Dos 118 escritores escolhidos até hoje, apenas 16 foram mulheres. Só três pessoas negras venceram além de Gurnah –a americana Toni Morrison, o nigeriano Wole Soyinka e Derek Walcott, da ilha caribenha de Santa Lúcia.

O eurocentrismo e a anglofilia, que sempre marcaram o Nobel de Literatura, ainda perduram —vale lembrar que a obra de Gurnah é escrita em inglês e irradiada do Reino Unido. Nove dos dez premiados da última década vieram da América do Norte ou da Europa —a exceção foi o chinês Mo Yan, em 2012.

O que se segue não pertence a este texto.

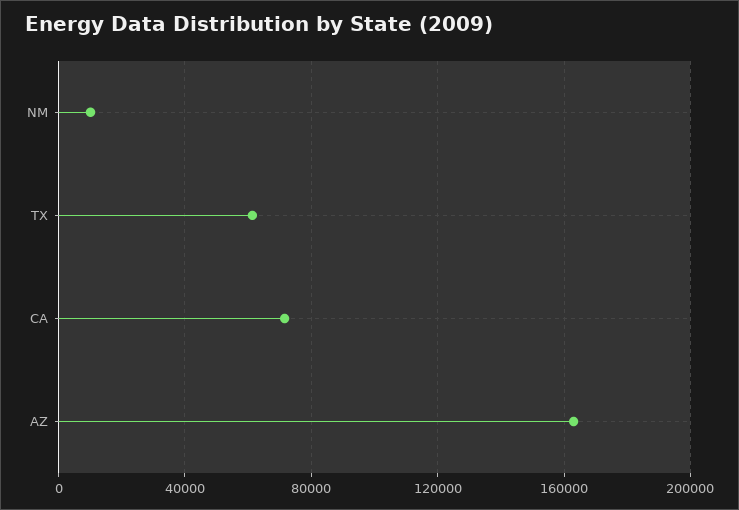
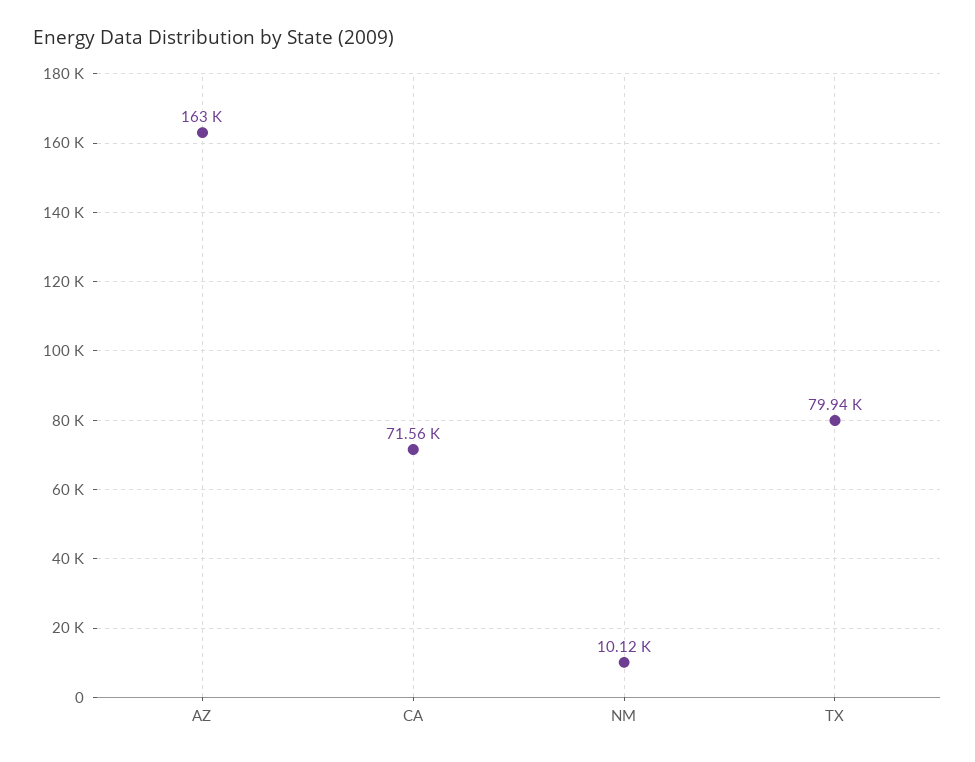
  {
    "NM": 10120,
-   "TX": 60000,
+   "TX": 79940,
    "CA": 71560,
    "AZ": 163000
  }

CONHEÇA OS LIVROS DO AUTOR

O tanzaniano Abdulrazak Gurnah, vencedor do Nobel de Literatura deste ano, é muito pouco conhecido no Brasil - afinal, nunca foi editado no país.

Radicado no Reino Unido, ele é autor de dez romances, publicados de 1987 até o ano passado, que exploram principalmente os efeitos do colonialismo e do desterramento das populações africanas. Conheça abaixo suas principais obras.

'Memory of Departure' (1987)

O romance de estreia de Gurnah já apresenta os principais temas de sua carreira --um jovem decide escapar da situação de miséria de sua família em meio à independência de seu país, que coloca no poder um novo governo que aumenta as restrições ao estudo. Ele foge para Nairóbi, no Quênia, para morar com um tio rico.

'Paradise' (1994)

É seu romance mais conhecido, indicado ao prêmio Booker e tido como determinante para a escolha do comitê do Nobel. A narrativa acompanha o menino Yusuf, filho de um hoteleiro tanzaniano, que é dado por seu pai a um comerciante, Aziz, como contrapartida de uma dívida. As viagens que o garoto faz com Aziz pelo interior do Congo levanta comparações a "Coração das Trevas", de Joseph Conrad, mas pelo ponto de vista africano.

'Desertion' (2005)

O elogiado romance intercala duas histórias de amor proibido --um explorador inglês que se apaixona pela jovem que cuida de sua recuperação enquanto ele convalesce numa viagem pela costa leste da África; e o narrador, que cai de amores pela neta dessa enfermeira 50 anos depois. As histórias servem para matizar a evolução e as consequências do colonialismo africano.

'Afterlives' (2020)

O romance mais recente do escritor ilustra os efeitos da violenta colonização alemã no início do século 20 na Tanganica, hoje Tanzânia, a partir de um mosaico de personagens. Entre eles, estão um soldado treinado pelos alemães que retorna ao vilarejo natal e um jovem que se alista numa milícia local que tem a reputação de infligir crueldades sobre os seus pares africanos. "Em um mundo que usa as destrutivas erupções de guerras como marcadores da história, Gurnah mostra o conflito global do ponto de vista daqueles que decidiram olhar um para o outro e sobreviver", descreve um crítico do britânico The Guardian.